In writing my Avon book, Never Met A Man I Didn't Like: The Life and Writings of Will Rogers, I tried to capture the crash scene. The challenge remains beyond my craftsmanship of writing.
     
Whitmore on the stage, performing, funnily and correctly just below the balcony where Lincoln was shot, also stretches the reality of history: tragedy and beauty of enormous scope.
     
Will Rogers ranks just behind Jesus as my hero. Whitmore and Lincoln are not far behind. They are testaments of greatness. They stretch and sketch the potentials of all time into the Twenty-first Century's unfolding mysteries. All of them fit among the finest.
     
America has much to learn by reading Will Rogers. Watching James Whitmore play the one-man show was the easy way to absorb the material. A short cut through theater in its finest form.

 

With the lobby of Ford's Theatre in the background, shown are Michelle Lefebvre-Carter, director of Oklahoma's Will Rogers Museum, and Charles Rogers, grandson of Will Rogers.

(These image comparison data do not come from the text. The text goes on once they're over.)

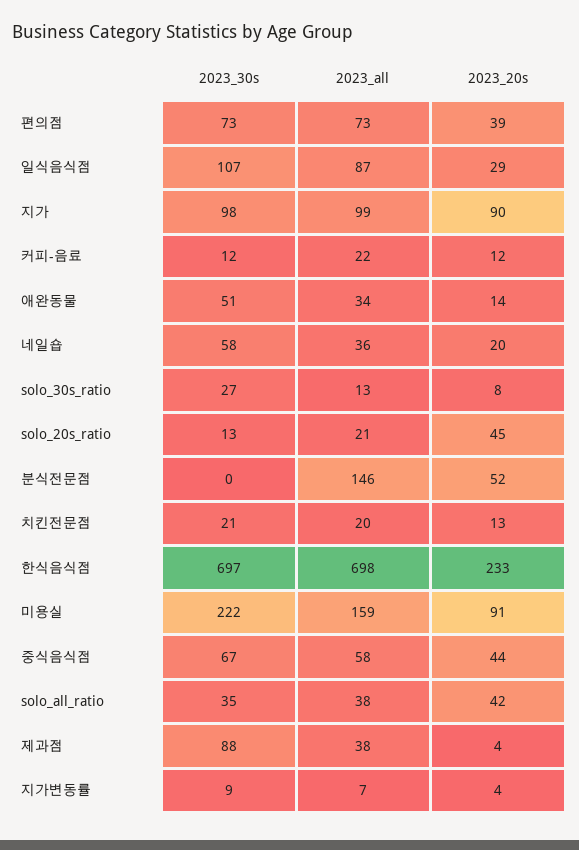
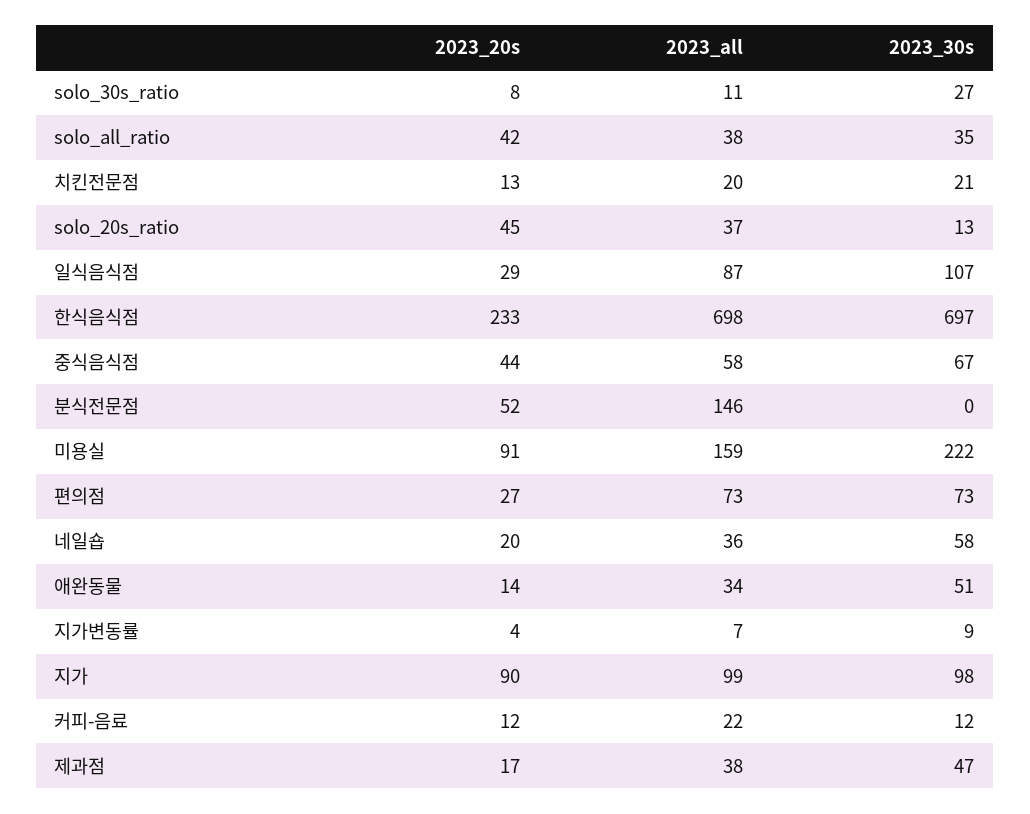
2023_20s, 편의점: 39 -> 27
2023_all, solo_30s_ratio: 13 -> 11
2023_all, solo_20s_ratio: 21 -> 37
2023_30s, 제과점: 88 -> 47
2023_20s, 제과점: 4 -> 17

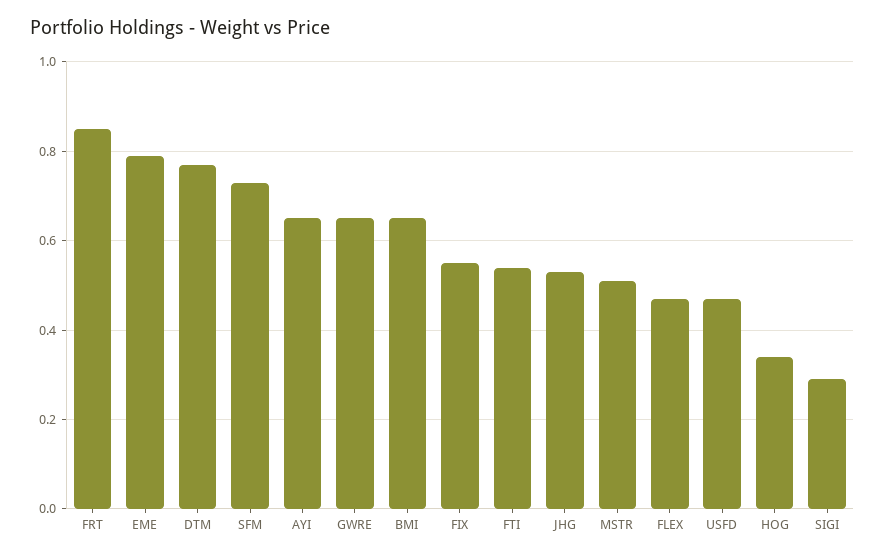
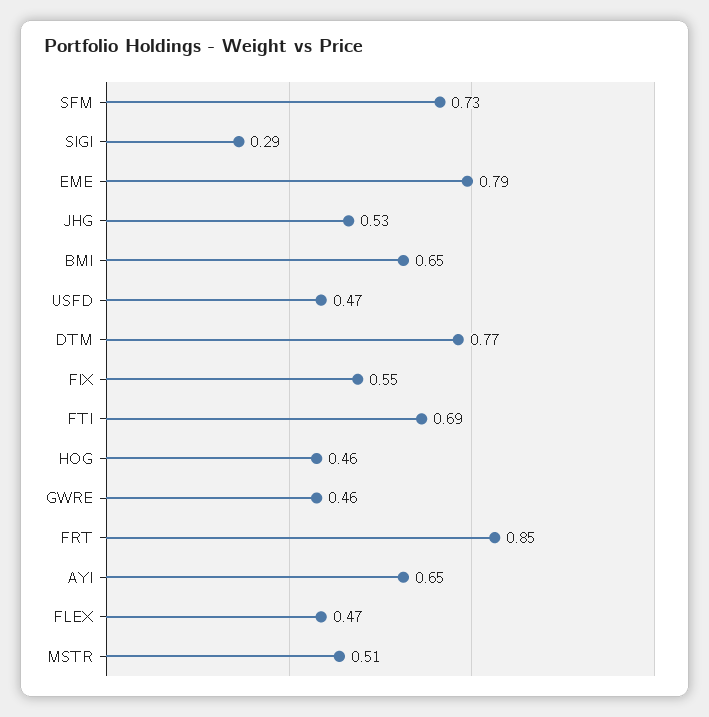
GWRE: 0.65 -> 0.46
FTI: 0.55 -> 0.69
HOG: 0.35 -> 0.46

     Luckily, across the nation today, there are ten other fine actors who play Will Rogers based on research largely from the rich archives and the fine nine-gallery Will Rogers museum at Claremore and the living history birthplace ranch at nearby Claremore.
     Most of the actors have stood by the tomb of Will Rogers in Claremore.
     But, more important, they have absorbed his humor and recite his philosophy. Will Rogers as a role model remains viable and unmistakable in its worth. Actors and authors join in keeping Will Rogers before the hungry public.
     The drama of such opportunity, for thirty years, was eloquently and finally recited by James Whitmore. It will be missed. But, the Will Rogers legacy lives and guides far into the future.